In the past 20 years, feminists, including GAATW, have tried to bring attention to the violence, abuse and exploitation that women experience in the process of their labour migration. GAATW has tried to stress women’s perspectives, and had detailed the unintended consequences of protectionist policies like the anti-trafficking initiatives undertaken by states in ‘Collateral Damage’ back in 2007. However, the conversation about trafficking has backfired and contributed to further violating the rights of migrating women. Governments of destination countries have restricted migration opportunities, especially for low-wage workers, and increased border controls, while origin countries have placed restrictions on women’s mobility, to ‘protect’ them from trafficking. However, instead of protecting the migrant women workers, these restrictions have led to a market for clandestine and debt-financed migration, leading to the very vulnerabilities including risk of violence and trafficking that they were intended to prevent.
Access to Justice has been one of GAATW’s three thematic priorities since 2005. Through this programme, we try to understand how migrant women themselves view ‘justice’ and what factors enable and hinder their access to justice. We’ve learnt from them that justice should not solely be seen through a legal prism, which is often male oriented and focused on prosecutions. Rather, justice should be viewed comprehensively to include gender and social justice that is rooted in a right to dignity and in state accountability, that values the indivisibility and interdependence of political, economic, social, legal, and cultural human rights, and sees all of these as cumulatively leading towards the greater goal of justice.

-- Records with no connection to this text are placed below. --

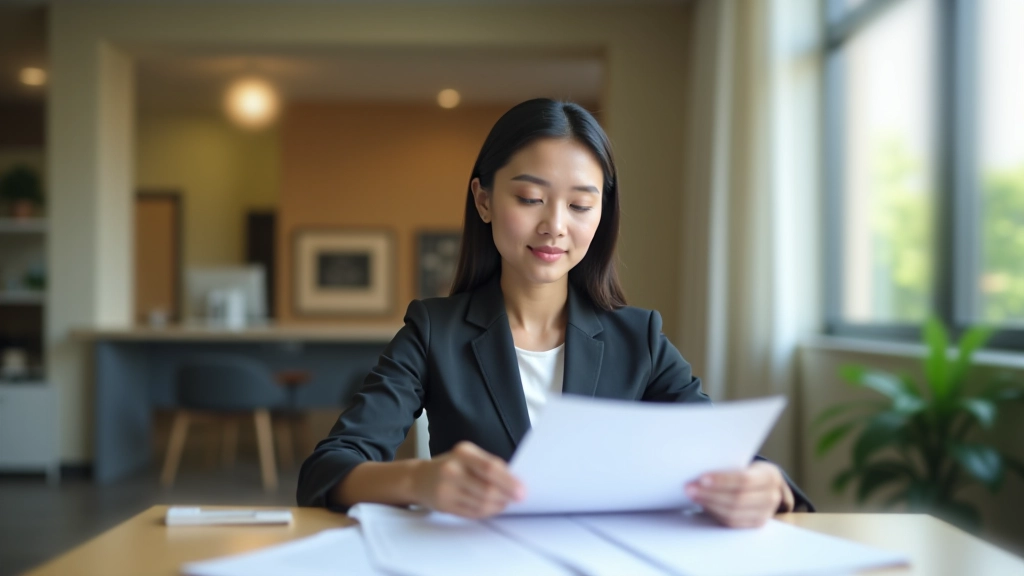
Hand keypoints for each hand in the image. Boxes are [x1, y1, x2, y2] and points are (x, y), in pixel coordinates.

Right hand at [411, 441, 525, 518]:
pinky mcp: (444, 505)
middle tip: (518, 499)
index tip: (522, 490)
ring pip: (481, 504)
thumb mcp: (468, 456)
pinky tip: (491, 508)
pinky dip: (487, 512)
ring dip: (498, 506)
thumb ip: (489, 465)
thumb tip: (515, 481)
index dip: (508, 481)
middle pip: (487, 489)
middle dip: (506, 496)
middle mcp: (452, 469)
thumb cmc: (451, 466)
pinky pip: (473, 513)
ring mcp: (446, 489)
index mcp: (463, 452)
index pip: (489, 467)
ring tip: (505, 503)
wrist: (419, 478)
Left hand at [684, 461, 793, 527]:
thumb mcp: (745, 463)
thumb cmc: (748, 470)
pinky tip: (703, 505)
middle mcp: (771, 496)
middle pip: (738, 499)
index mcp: (769, 476)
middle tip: (689, 488)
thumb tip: (699, 467)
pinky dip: (715, 513)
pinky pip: (732, 523)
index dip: (723, 480)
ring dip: (709, 504)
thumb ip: (728, 465)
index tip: (702, 478)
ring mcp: (765, 514)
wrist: (764, 486)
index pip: (744, 480)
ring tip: (692, 496)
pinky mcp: (755, 525)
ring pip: (733, 514)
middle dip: (710, 494)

Justice for migrant women workers needs to be embedded into migration governance mechanisms. The international community has recognised and responded to the urgent migration and refugee crisis that exploded in 2011, prompted by European and indeed a global lack of empathy towards migrants, by initiating the process of drafting Global Compacts on Migration and Refugees. They are intended to provide countries with an international roadmap on migration, which sets enforceable human rights-based standards for states in dealing with migration and its resultant impacts. At the same time, the Global Compacts need to include strong, binding protections that allow women to access justice, when their rights have been violated.

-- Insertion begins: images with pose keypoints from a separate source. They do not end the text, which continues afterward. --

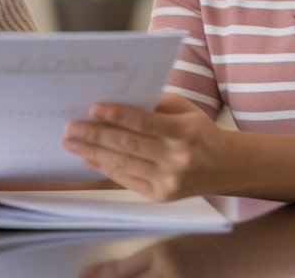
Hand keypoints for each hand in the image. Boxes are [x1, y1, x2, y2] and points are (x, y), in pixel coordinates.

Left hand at [62, 93, 232, 200]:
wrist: (225, 167)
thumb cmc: (199, 132)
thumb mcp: (185, 109)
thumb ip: (154, 103)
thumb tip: (115, 100)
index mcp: (185, 131)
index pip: (144, 122)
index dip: (116, 115)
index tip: (92, 108)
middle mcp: (177, 158)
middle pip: (128, 144)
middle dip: (95, 135)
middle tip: (70, 127)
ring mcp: (169, 180)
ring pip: (123, 164)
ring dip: (92, 152)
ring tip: (71, 142)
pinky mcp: (160, 195)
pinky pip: (126, 180)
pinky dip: (104, 168)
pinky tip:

At GAATW, we are excited to be among the civil society organisations that will come to bear on this process and to bring our expertise in working with women migrant workers. If women migrant workers are able to access dignified employment opportunities, it would facilitate sustainable development and inclusive growth throughout the world. At this momentous time in history, we laud the Commission on the Status of Women 61st session and UN Women International Women’s Day, 2017 theme of ‘Women in the Changing World of Work’. The issue is pertinent in the context of the Global Compact on Migration as female migrant workers make up approximately 90% of all female migrants worldwide.
We are heartened to see the voices raised on the occasion of International Women’s Day 2017 and we lend our voice in support and solidarity with civil society and women across the world.